Published June 2, 2026. CISA released a joint fact sheet with partners urging operators to harden Automatic Tank Gauge systems. While ATGs are most commonly associated with fuel management, water and wastewater utilities use functionally identical tank gauging and level monitoring equipment for chemical storage tanks (chlorine, fluoride, coagulant, fuel for backup generators). Many of these devices use legacy serial-to-IP converters, have default credentials, and are directly internet-accessible. The fact sheet follows prior CISA research identifying thousands of exposed ATG systems nationwide. Threat actors — including hacktivists — have demonstrated the ability to manipulate tank level readings and trigger false alarms or suppress real ones.

🟠 [CRITICAL VULNERABILITY] CISA Adds SolarWinds Serv-U to Known Exploited Vulnerabilities Catalog (CVE-2026-28318)

Published June 5, 2026. CISA added CVE-2026-28318, a SolarWinds Serv-U uncontrolled resource consumption vulnerability, to the KEV catalog.
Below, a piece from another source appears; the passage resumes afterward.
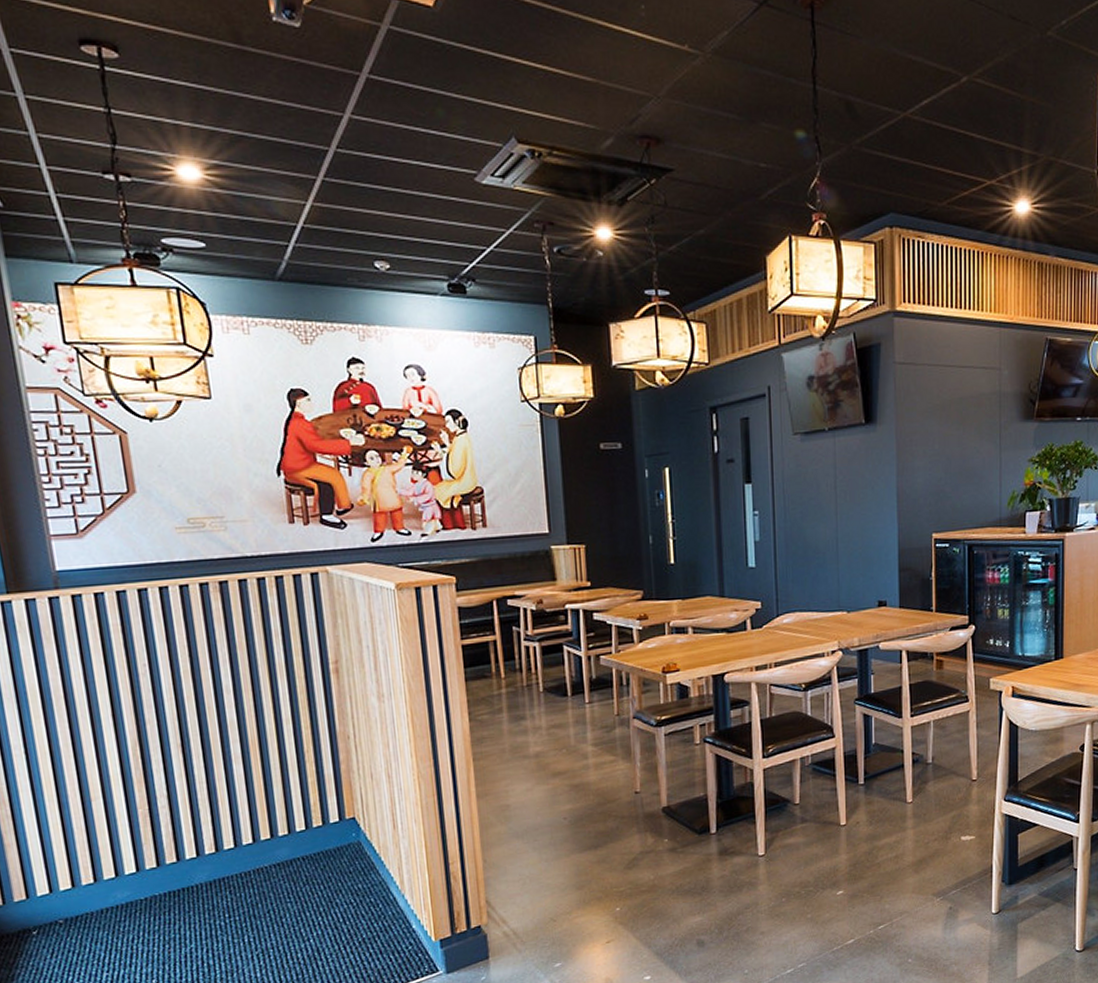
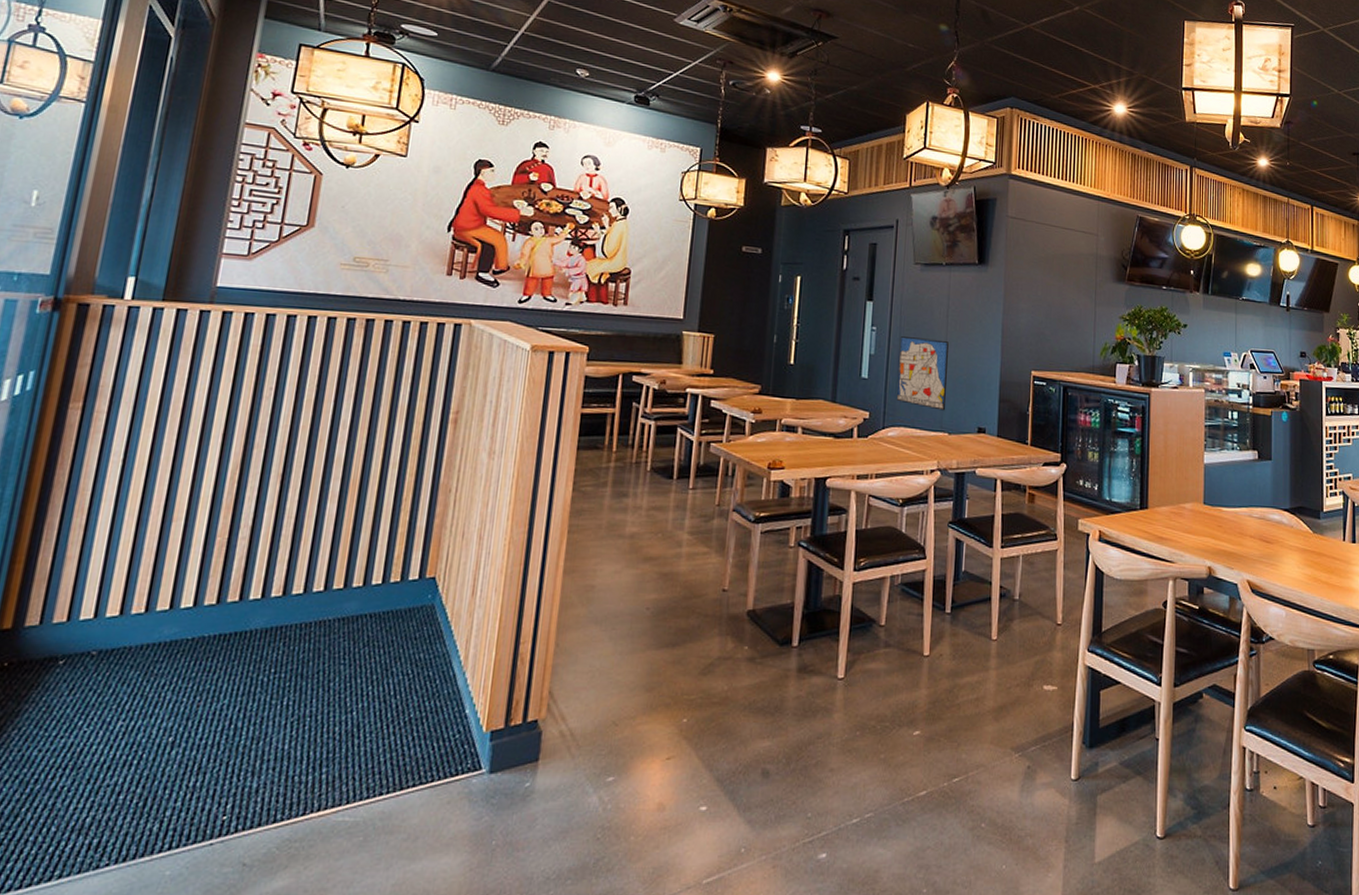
wall art: none [785,514,841,590] -> present [896,336,949,411]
SolarWinds Serv-U is a managed file transfer (MFT) product deployed in many utility environments to move SCADA configuration files, compliance reports, and lab data between sites. An uncontrolled resource consumption flaw means an attacker can exhaust the service, denying file transfer operations. For utilities that use Serv-U as part of automated data pipelines between field sites and the main operations center, an outage here could blind you to operational data.

🟡 [ACTIVE THREAT INTEL] CISA Adds Legacy Linux Kernel Vulnerability to KEV Catalog (CVE-2022-0492)

Published June 2, 2026. CISA added CVE-2022-0492, a Linux Kernel improper authentication vulnerability originally disclosed in 2022, to the KEV catalog — confirming active exploitation in the wild. This is a cgroup privilege escalation flaw. If your utility runs Linux-based SCADA servers, historians, HMI platforms, or containerized applications (including Docker-based deployments of Ignition, MQTT brokers, or data aggregation tools), and you have not patched your kernel in the last four years, you are running a known-exploited vulnerability in production. This is the exact kind of legacy debt that state-sponsored actors exploit for initial access and lateral movement.